Recognizing that most domestic workers in urban centers are internal migrants from rural areas, often from marginalized indigenous communities, leaders of FESTAGRO, the agroindustrial union federation supporting SINTRAHO, say it is especially import to support these workers as they organize for improved conditions. FESTAGRO’s confederation, CUTH, and Solidarity Center, also provide support for the new union.
Global Movement for Domestic Worker Rights
Domestic workers in Honduras are part of a worldwide mobilization of domestic workers seeking their rights, forming unions and associations, and pushing for their governments to ratify International Labor Organization Domestic Workers Convention (No. 189). Convention 189 is a binding standard in which domestic workers are entitled to full labor rights, including those covering work hours, overtime pay, safety and health standards and paid leave.
As tens of thousands domestic workers around the world mobilized around ILO 189, which was adopted in 2011, their efforts led to formation of the International Domestic Workers Federation (IDWF). Since then, domestic workers have campaigned for their governments to ratify it, and 29 countries have done so, meaning they are bound to its regulations, which include clearly stated work requirements, safe working conditions, paid annual leave and the freedom to form unions.
Costa Rica, Nicaragua and Panama are the only Central American countries that have ratified Convention 189, and SINTRAHO is planning a ratification campaign in Honduras. SINTRAHO also plans to push for greater protections for domestic workers under Honduran national labor law, including a fair minimum wage and access to social security protections.

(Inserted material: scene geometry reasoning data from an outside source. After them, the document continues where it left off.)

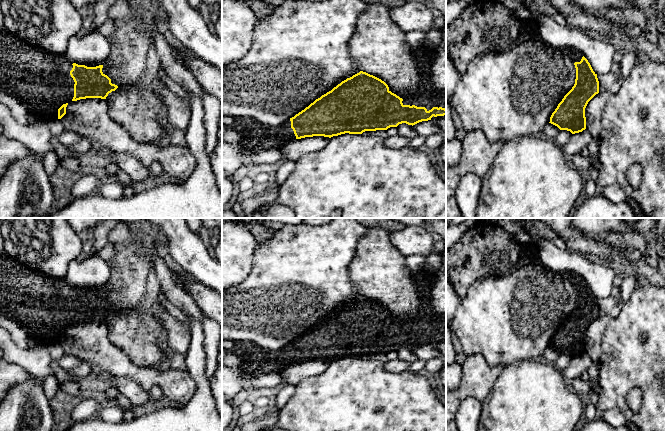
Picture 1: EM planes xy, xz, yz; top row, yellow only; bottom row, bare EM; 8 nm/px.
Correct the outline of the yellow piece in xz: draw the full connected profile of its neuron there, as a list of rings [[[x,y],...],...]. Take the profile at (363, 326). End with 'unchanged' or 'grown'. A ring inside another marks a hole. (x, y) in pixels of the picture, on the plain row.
[[[360,295],[342,305],[331,315],[316,323],[304,334],[278,351],[266,350],[253,342],[247,341],[236,342],[231,353],[241,357],[240,371],[279,373],[295,363],[305,361],[324,360],[331,362],[345,357],[362,358],[365,355],[387,354],[390,351],[397,351],[402,347],[413,350],[422,345],[435,345],[442,341],[446,342],[446,315],[431,315],[425,313],[418,319],[402,323],[392,317],[384,305],[366,296]]] | grown

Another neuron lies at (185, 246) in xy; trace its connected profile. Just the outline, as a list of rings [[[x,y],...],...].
[[[143,218],[143,223],[159,233],[170,256],[189,276],[222,295],[222,264],[215,259],[199,235],[189,228],[185,218]]]

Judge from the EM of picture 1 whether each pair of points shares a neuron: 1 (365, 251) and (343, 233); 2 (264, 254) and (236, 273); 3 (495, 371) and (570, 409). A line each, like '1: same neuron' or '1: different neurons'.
1: different neurons
2: different neurons
3: different neurons

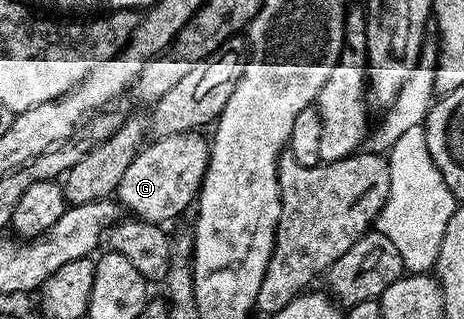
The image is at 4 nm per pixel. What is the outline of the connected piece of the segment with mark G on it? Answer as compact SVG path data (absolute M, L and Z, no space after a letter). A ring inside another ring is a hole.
M203 133L175 134L147 143L134 156L130 168L122 175L115 197L119 205L129 215L142 222L168 224L171 218L176 218L184 209L191 207L197 201L200 185L208 167L208 147L210 145Z

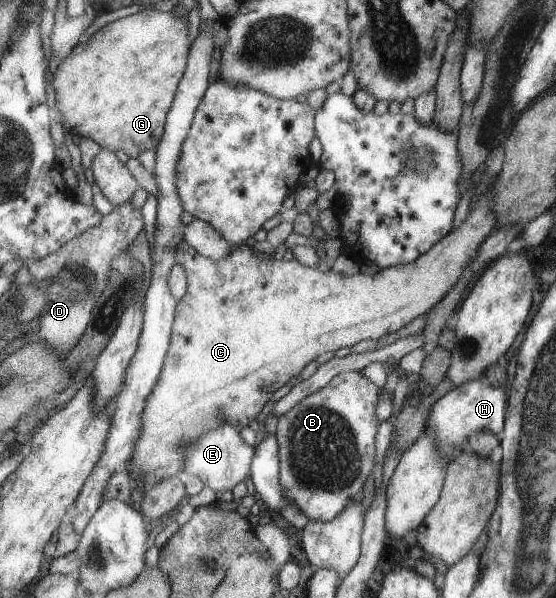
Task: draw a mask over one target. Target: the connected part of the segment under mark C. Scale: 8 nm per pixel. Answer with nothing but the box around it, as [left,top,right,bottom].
[125,185,499,490]

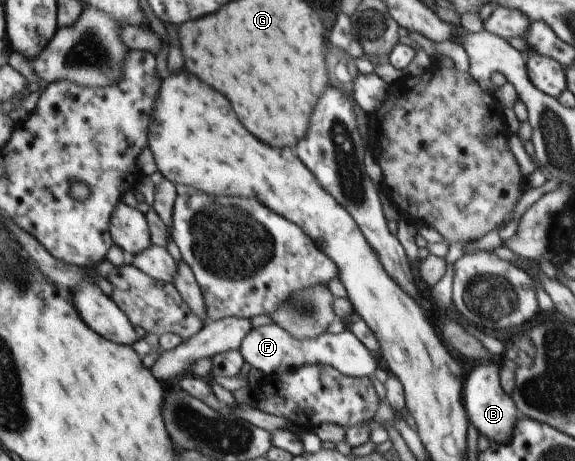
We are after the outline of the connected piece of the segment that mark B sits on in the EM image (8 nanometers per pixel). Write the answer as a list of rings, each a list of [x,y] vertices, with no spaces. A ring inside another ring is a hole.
[[[485,361],[487,364],[477,366],[471,376],[465,382],[463,390],[463,402],[465,410],[473,422],[473,426],[487,438],[491,443],[506,445],[517,433],[515,425],[518,424],[520,412],[516,404],[511,400],[500,383],[500,364],[499,362]],[[493,362],[493,364],[491,364]]]

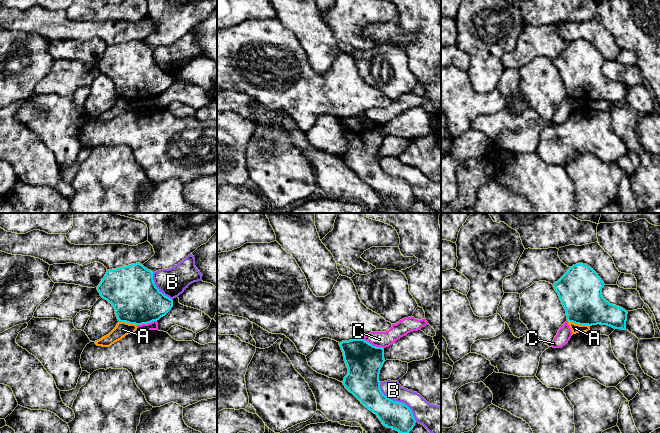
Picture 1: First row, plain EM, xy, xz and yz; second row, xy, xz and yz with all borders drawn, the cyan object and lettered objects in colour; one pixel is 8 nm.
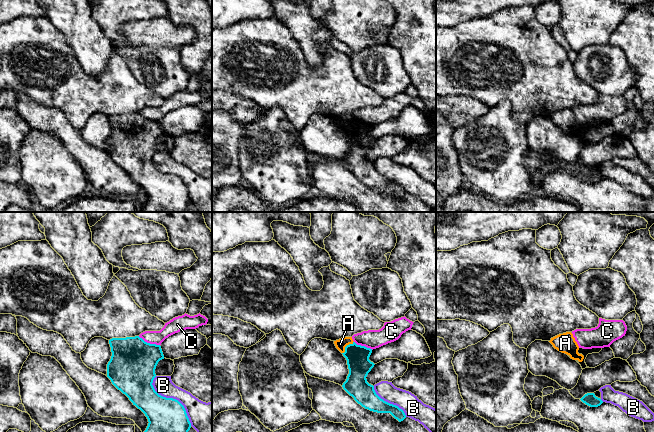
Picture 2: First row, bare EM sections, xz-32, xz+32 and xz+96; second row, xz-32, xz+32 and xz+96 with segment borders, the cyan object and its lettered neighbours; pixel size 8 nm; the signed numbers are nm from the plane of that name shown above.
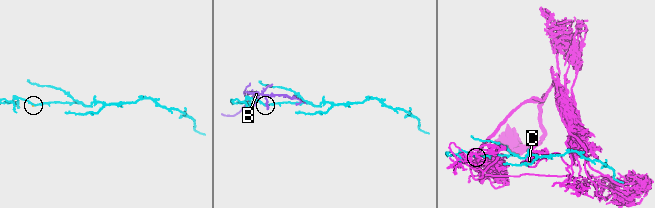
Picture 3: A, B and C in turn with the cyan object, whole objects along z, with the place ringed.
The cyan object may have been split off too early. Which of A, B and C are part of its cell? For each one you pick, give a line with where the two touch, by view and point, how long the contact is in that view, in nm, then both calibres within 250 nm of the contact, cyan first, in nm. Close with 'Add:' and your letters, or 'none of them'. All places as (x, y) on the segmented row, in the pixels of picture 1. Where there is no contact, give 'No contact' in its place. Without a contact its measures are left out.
Add: none of them

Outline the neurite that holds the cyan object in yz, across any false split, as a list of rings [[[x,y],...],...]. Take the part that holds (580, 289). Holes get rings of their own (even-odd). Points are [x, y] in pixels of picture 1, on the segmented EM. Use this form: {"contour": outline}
{"contour": [[[580,263],[573,265],[553,284],[555,291],[566,310],[567,321],[579,325],[607,325],[614,329],[626,329],[628,311],[610,304],[602,296],[604,282],[598,274],[588,265]]]}

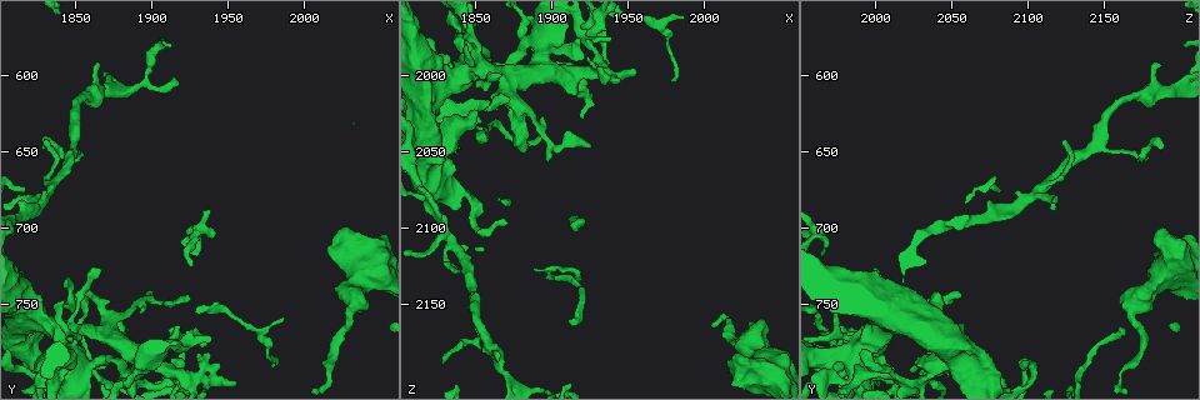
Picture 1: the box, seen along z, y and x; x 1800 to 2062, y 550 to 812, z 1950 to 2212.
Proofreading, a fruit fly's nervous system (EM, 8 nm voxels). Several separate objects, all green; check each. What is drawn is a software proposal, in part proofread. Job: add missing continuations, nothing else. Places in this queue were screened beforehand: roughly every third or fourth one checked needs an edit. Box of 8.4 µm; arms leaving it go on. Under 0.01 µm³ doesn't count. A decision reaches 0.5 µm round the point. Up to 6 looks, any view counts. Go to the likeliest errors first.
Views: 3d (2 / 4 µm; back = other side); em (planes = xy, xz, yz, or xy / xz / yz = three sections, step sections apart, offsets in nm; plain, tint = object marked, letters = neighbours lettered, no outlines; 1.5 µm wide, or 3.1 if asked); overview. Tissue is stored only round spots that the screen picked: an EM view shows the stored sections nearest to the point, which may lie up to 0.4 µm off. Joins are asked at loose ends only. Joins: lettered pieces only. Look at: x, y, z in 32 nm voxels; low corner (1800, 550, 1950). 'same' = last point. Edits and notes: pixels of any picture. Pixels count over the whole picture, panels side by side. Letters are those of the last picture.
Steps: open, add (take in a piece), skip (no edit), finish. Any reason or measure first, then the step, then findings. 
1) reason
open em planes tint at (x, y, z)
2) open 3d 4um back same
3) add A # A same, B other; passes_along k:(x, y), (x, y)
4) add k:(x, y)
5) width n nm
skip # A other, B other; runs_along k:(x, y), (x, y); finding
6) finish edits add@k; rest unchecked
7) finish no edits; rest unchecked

free end
open 3d 2um at (1852, 794, 2022)

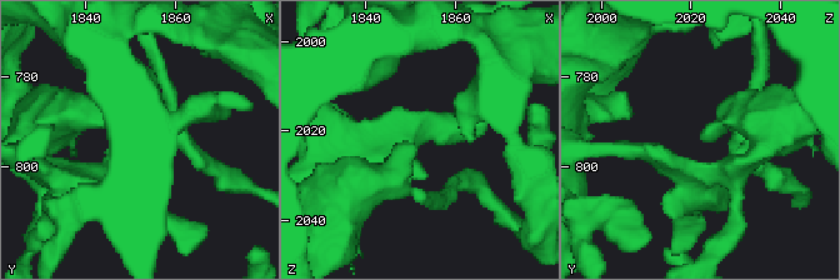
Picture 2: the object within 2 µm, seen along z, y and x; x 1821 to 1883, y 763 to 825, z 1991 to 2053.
open em xy step 8 tint at (1851, 793, 2023)

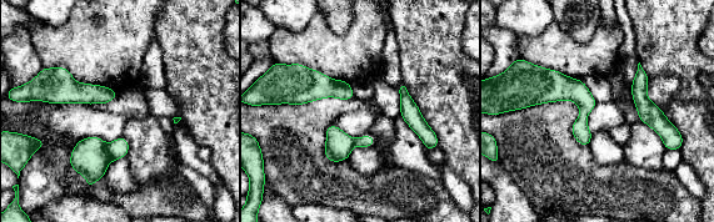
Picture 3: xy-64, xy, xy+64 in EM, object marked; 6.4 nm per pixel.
open em planes letters same

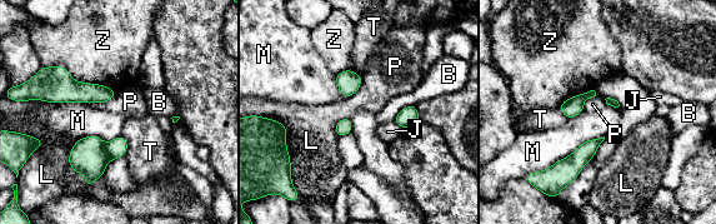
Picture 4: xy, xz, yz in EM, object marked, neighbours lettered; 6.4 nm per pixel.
skip # B other, J other, L other, M other, P other, T other, Z other; border 4:(120, 135), (126, 142), (125, 154); no lettered piece goes on from it

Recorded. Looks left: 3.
tapers out
open 3d 4um at (1826, 646, 2186)

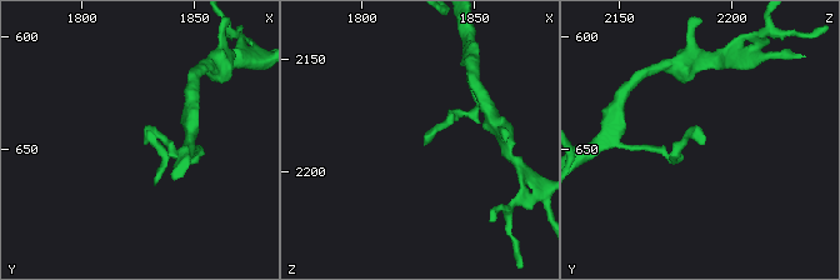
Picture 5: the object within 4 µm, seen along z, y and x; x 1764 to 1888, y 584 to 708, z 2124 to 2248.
shape alone is not enough
open em planes letters at (1829, 646, 2187)

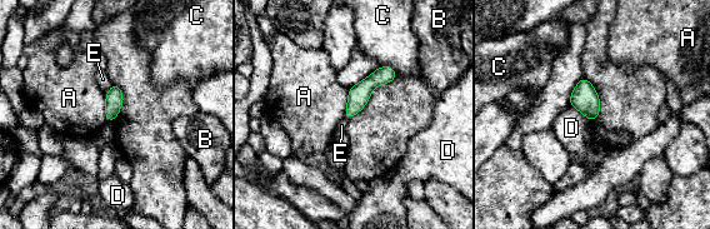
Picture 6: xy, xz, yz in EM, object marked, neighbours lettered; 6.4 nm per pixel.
width 110 nm
skip # A other, B other, C other, D other, E other; runs_along 6:(390, 70), (358, 96), (349, 114); none of them fits

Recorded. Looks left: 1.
finish no edits; rest unchecked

SINTRAHO is the first national union in Honduras to specifically mention the rights of LGBTI workers in its statutes, and created an Executive Committee position for Secretary of Gender and Diversity to recognize and value its members’ diverse backgrounds.
“SINTRAHO will take on the challenge of organizing many more workers in the coming year in order to fight for national laws that will directly benefit us as domestic workers,” says Perez.